CALIFORNIA & NEW JERSEY, July 12, 2017 - Two major car companies announced big breakthroughs for the future of electric cars this past week. First, Tesla CEO Elon Musk revealed that the company was ready to start rolling out its latest, more affordable car. Then Volvo responded, announcing that all of their cars would be electric.
“Model 3 passed all regulatory requirements for production two weeks ahead of schedule,” Musk tweeted on July 3.
Orders for Model 3, the fourth version in Tesla’s line, had already reached 325,000 on April 7, 2016, just a week after the company began taking reservations. Musk projects the manufacturer would be able to bring production up to 20,000 cars monthly by the end of the year, which is half of Tesla’s 2018 monthly goal. At $35,000, Model 3 is nearly half the price of the 2017 Model S, which goes for $68,000, according to Car and Driver. The new offering also promises superior safety, speed, and a longer distance per charge.

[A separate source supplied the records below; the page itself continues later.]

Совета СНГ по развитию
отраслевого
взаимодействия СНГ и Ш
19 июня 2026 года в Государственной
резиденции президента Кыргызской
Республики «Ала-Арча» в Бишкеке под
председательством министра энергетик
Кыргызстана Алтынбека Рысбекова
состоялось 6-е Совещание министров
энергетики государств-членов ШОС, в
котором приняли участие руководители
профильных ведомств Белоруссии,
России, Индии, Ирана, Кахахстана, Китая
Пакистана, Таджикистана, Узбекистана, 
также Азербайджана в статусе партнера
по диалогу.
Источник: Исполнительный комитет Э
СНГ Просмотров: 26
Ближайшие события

“The Model 3 will not just be five-star on average. It will be five-star in every category. Even the base Model 3 will do zero to 60 miles an hour in less than 6 seconds,” Musk said during the Model 3 introduction. “In terms of range, the range will be at least the EPA rating of 215 miles. These are minimum numbers. We hope to exceed them.”
While Tesla busies itself with filling orders, Volvo is putting into motion its plan to go all electric. The company announced its mission for 2019 to offer consumers a choice of any electrified vehicle.
“This is about the customer,” said Hakan Samuelsson, Volvo president and chief executive. “People increasingly demand electrified cars and we want to respond to our customers’ current and future needs. You can now pick and choose whichever electrified Volvo you wish.”
Five fully electric cars will be introduced between 2019 and 2021, three of them from the Volvo line and the other two from the company’s Polestar line. All of them are to be supplemented with petrol and diesel plug-in hybrid and mild hybrid 48-volt options. The company’s intent is to phase out cars powered only by a combustion engine.
“This announcement marks the end of the solely combustion engine-powered car,” said Samuelsson. “Volvo Cars has stated that it plans to have sold a total of 1 million electrified cars by 2025. When we said it, we meant it. This is how we are going to do it.”
While Volvo’s current offerings are generally hybrids, Tesla, which does not work with combustion engines at all, is working on infrastructure, vowing to double charging stations over the coming year.